- [Task directions]:
Rewrite the football report from "What frustrates Bighill" to "Saskatchewan are 4-3.", replacing "IG Field" with "Investors Group Field".
======== Text section
One positive for the Bombers was the play of Bighill. Playing in his second game back after missing three weeks with a hamstring injury, Bighill had 10 tackles against the Argos. He had a combined eight tackles in his previous three games.

“The way offences scheme our defence, sometimes you have more opportunities,” said Bighill, the CFL’s most outstanding defensive player last season when he had 105 tackles and four sacks. “Sometimes they come to you, sometimes they don’t.

“It’s always good to get some good strikes on the ball carrier. Get 10 in a game it’s always fun. That game is not all about tackles. You like to make the plays that come to you.”

What frustrates Bighill the most about Toronto loss was Winnipeg looked to have the game under control with a 20-0 lead, then were outscored 28-7 over the last 32 minutes.  The Argos won the game on a nine-play, 72-yard drive in the final 90 seconds, ending with an S. J. Green touchdown catch in the dying seconds.

“Great teams put people away,” said Bighill. “We’ve shown we can do that throughout the season.

“It comes down to every single week you’ve got to repeat that. You can’t just think you’re going to do it because you’ve done it before. You’ve got to actually go out the and really grind it.”

The Bombers and Stampeders are tied with 5-2 records so sole possession of first place in the West will be decided in Thursday’s game at IG Field. Edmonton and Saskatchewan are 4-3.

“First place in the West to me is the key phrase,” said Bighill. “That’s an important thing to consider. It’s a tough conference.

“We’re really starting to get into a stretch where we are going to be playing a lot of western opponents. We’re starting in a good position.”

Nicholls has thrown for 200 yards or less three times this season. Winnipeg’s most consistent offensive weapon is running back Andrew Harris who has 646 yards on 95 carries.

Instead of dwelling on the two losses, Nicholls is concentrating on the upcoming games.

“I’ve been playing professional football for 10 years,” he said. “I’ve been through many highs and many lows. For me, it’s real easy to hit the reset button.
================
======== Excerpted records
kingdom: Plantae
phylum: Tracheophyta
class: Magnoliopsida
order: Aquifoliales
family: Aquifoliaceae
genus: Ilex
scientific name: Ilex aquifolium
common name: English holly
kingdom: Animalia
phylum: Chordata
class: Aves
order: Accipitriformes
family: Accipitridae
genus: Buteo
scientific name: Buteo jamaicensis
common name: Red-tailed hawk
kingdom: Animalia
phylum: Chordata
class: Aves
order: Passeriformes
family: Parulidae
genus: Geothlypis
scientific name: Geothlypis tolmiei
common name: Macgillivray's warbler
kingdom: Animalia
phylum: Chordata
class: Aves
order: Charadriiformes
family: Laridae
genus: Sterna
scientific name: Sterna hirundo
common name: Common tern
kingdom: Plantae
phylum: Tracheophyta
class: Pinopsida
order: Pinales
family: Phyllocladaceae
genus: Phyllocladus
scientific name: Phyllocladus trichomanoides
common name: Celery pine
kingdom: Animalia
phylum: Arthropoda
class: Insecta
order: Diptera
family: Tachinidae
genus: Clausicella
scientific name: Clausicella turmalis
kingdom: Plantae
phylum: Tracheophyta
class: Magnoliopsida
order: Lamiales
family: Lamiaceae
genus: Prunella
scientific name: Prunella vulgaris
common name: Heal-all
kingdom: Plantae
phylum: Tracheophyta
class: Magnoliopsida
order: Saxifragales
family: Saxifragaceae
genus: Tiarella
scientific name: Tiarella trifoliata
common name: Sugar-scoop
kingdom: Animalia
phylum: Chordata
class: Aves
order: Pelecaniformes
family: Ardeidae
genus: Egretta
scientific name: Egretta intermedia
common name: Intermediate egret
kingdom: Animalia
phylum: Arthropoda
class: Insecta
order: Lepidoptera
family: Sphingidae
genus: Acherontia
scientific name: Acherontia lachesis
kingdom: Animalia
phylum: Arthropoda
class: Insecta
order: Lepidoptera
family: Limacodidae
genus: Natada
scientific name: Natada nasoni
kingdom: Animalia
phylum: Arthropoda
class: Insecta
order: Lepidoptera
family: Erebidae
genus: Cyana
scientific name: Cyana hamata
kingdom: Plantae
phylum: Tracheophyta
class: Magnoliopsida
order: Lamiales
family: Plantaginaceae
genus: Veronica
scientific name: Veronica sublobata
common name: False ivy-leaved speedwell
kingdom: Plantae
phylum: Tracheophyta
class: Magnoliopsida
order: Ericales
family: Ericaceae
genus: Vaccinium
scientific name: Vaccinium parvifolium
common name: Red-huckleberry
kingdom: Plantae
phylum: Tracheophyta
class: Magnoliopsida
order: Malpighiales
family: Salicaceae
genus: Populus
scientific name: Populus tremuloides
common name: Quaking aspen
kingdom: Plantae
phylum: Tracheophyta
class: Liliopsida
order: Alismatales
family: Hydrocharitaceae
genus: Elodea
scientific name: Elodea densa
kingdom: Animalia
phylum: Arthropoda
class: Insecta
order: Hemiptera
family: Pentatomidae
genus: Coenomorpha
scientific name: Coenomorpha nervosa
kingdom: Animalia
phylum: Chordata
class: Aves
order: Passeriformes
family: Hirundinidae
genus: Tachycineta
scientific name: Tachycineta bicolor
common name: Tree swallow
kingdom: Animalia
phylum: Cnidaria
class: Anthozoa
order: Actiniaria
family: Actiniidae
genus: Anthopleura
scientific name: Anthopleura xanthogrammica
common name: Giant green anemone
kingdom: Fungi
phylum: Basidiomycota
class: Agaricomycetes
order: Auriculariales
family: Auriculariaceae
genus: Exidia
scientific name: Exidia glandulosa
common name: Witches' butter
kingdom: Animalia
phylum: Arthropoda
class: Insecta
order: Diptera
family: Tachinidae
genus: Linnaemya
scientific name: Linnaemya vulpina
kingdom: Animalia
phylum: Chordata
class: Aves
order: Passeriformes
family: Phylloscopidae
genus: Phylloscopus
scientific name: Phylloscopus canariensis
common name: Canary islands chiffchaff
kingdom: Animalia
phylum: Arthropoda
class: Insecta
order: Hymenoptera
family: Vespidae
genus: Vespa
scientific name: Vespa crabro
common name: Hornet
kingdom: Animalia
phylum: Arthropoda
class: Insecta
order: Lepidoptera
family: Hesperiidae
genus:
================
- [The answer]:
What frustrates Bighill the most about Toronto loss was Winnipeg looked to have the game under control with a 20-0 lead, then were outscored 28-7 over the last 32 minutes.  The Argos won the game on a nine-play, 72-yard drive in the final 90 seconds, ending with an S. J. Green touchdown catch in the dying seconds.

“Great teams put people away,” said Bighill. “We’ve shown we can do that throughout the season.

“It comes down to every single week you’ve got to repeat that. You can’t just think you’re going to do it because you’ve done it before. You’ve got to actually go out the and really grind it.”

The Bombers and Stampeders are tied with 5-2 records so sole possession of first place in the West will be decided in Thursday’s game at Investors Group Field. Edmonton and Saskatchewan are 4-3.